Acupuncture is known to increase local cerebral blood flow [28, 29], although the mechanisms of its efficacy for ADHD are still largely unknown [30]. fNIRS has been more commonly used to assess brain functioning in infants and children because of its accessibility and its ability to provide valuable results in spite of body movement [31, 32]. Although its detection space is limited to superficial cortical regions of the brain, fNIRS is a viable brain imaging tool for children with ADHD after weighing the pros and cons of the technology [33, 34]. ADHD is associated with dysfunction of the frontostriatal network [35, 36]. In this trial, we used a 3 × 11 probe (52 channels) system to monitor cerebral responses before and after TEAS for patients with ADHD [23, 37]. The neuroimages of children with ADHD, adolescents, and adults showed that right middle frontal activation is distinctly associated with response inhibition dysfunction [38]. CH 37, located in the prefrontal cortex, was a priori defined as a sensitive region for discriminating children with ADHD from children with typical development [23]. Interestingly, 4 weeks of TEAS significantly increased the concentration of HbO in CH 37 in patients during the go/no-go task but not in individuals who underwent sham TEAS. Acupuncture at the Baihui acupoint can increase the dopamine levels in the cerebral cortex, which might partly mimic the mechanism of medications [26]. Therefore, we hypothesized that CH 37 represented not only a sensitive cortex for ADHD diagnosis but also a cortex that is responsive to TEAS in this trial. Moreover, we simultaneously analyzed the other 51 channels and did not find significant differences in the concentration of HbO in these channels between the TEAS and sham TEAS groups. The fNIRS measurement was performed 2 h after the last TEAS treatment on the same day. TEAS has a cumulative effect according to the concept of traditional Chinese medicine [13]. Therefore, the influence of acute effects after TEAS needs to be assessed by further follow-up visits. Moreover, to explore the effects of TEAS on the routine development of children, some children with typical development should be recruited to undergo TEAS treatment and detection of the cerebral blood flow using fNIRS and fMRI before and after TEAS in a future study.

Owing to its noninvasive feature, TEAS is an easily acceptable treatment for pediatric patients with ADHD. Parents might be easily taught to administer TEAS to children with ADHD at home. The patients most likely to benefit from TEAS include those who are intolerant or do not respond to psychostimulants. We noticed that a number of qualified patients refused to participate in our trial because their previous medication treatments worked very well. In addition, although inferior to TEAS, sham TEAS still exhibited a slight improvement, and this effect was most likely a result of the placebo effect originating from routine manipulation. Second, the electrodes without electricity may not be completely inert. In the trial, we used an electrode with a small bulge in the middle to match the acupoints (Supplementary Fig. 1).
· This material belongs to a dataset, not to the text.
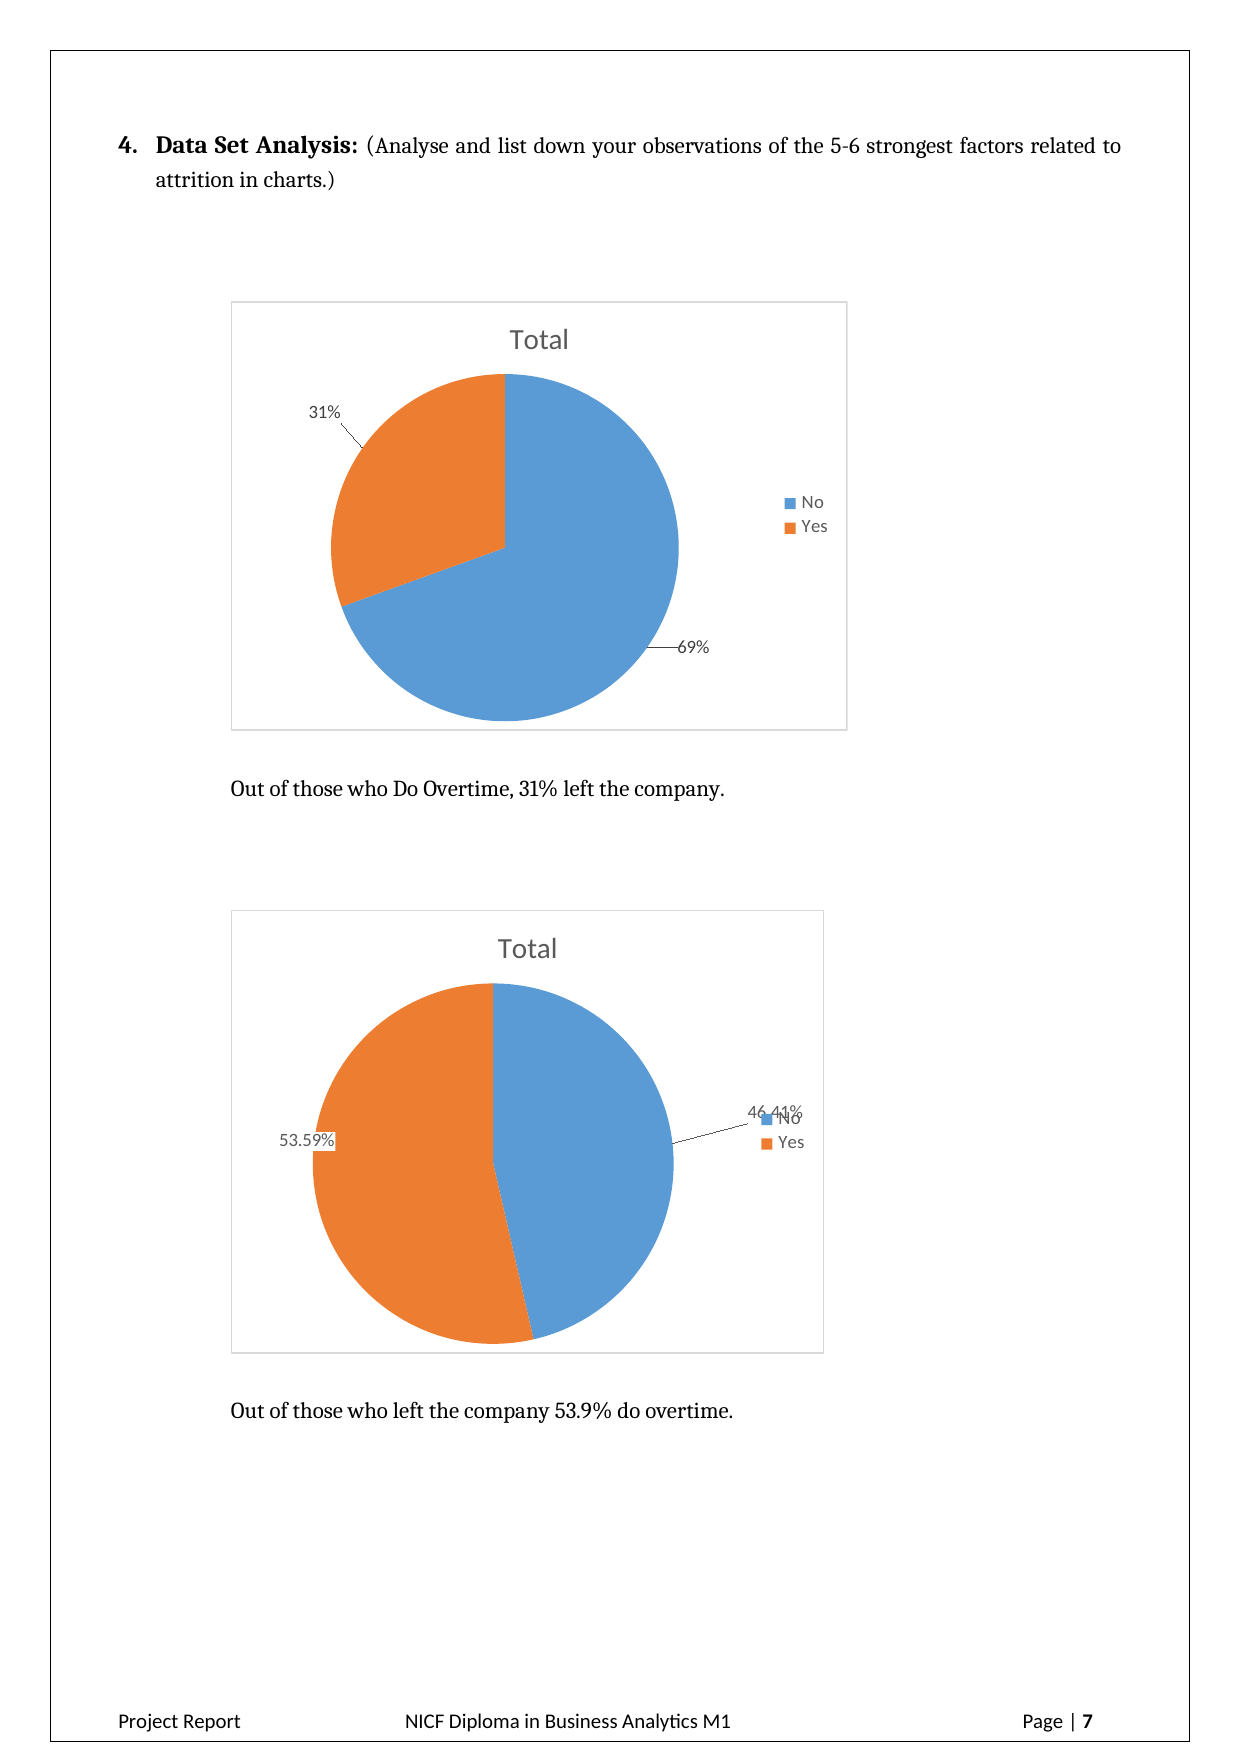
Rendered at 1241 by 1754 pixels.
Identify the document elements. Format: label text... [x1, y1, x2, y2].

list Out of those who left the company 53.9% do overtime. [231, 1391, 1122, 1424]
list Out of those who Do Overtime, 31% left the company. [231, 768, 1122, 802]
text Data Set Analysis: (Analyse and list down your observations of the 5-6 strongest factors related to attrition in charts.) [118, 126, 1122, 193]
Of note, this study has several limitations. First, the sample size was moderate since participants were enrolled from a single medical center. Second, only the clinical investigator-rated CGI-I score was used as the primary outcome, and integrated measures for ADHD from psychiatrists and parents/teachers were not included as primary outcomes. Third, it is not known whether all three acupoints contribute to improved behaviors. Finally, this was only a cross-sectional study at baseline and week 4, without longitudinal assessments.

Overall, TEAS can be safely practiced on children with ADHD. Compared with sham TEAS, TEAS resulted in a larger general symptomatic improvement in patients and greater prefrontal responses within 4 weeks of administration. Further clinical trials are required to understand the long-term benefits of TEAS for children with ADHD, especially for those who are intolerant or have no response to routine psychostimulant therapy.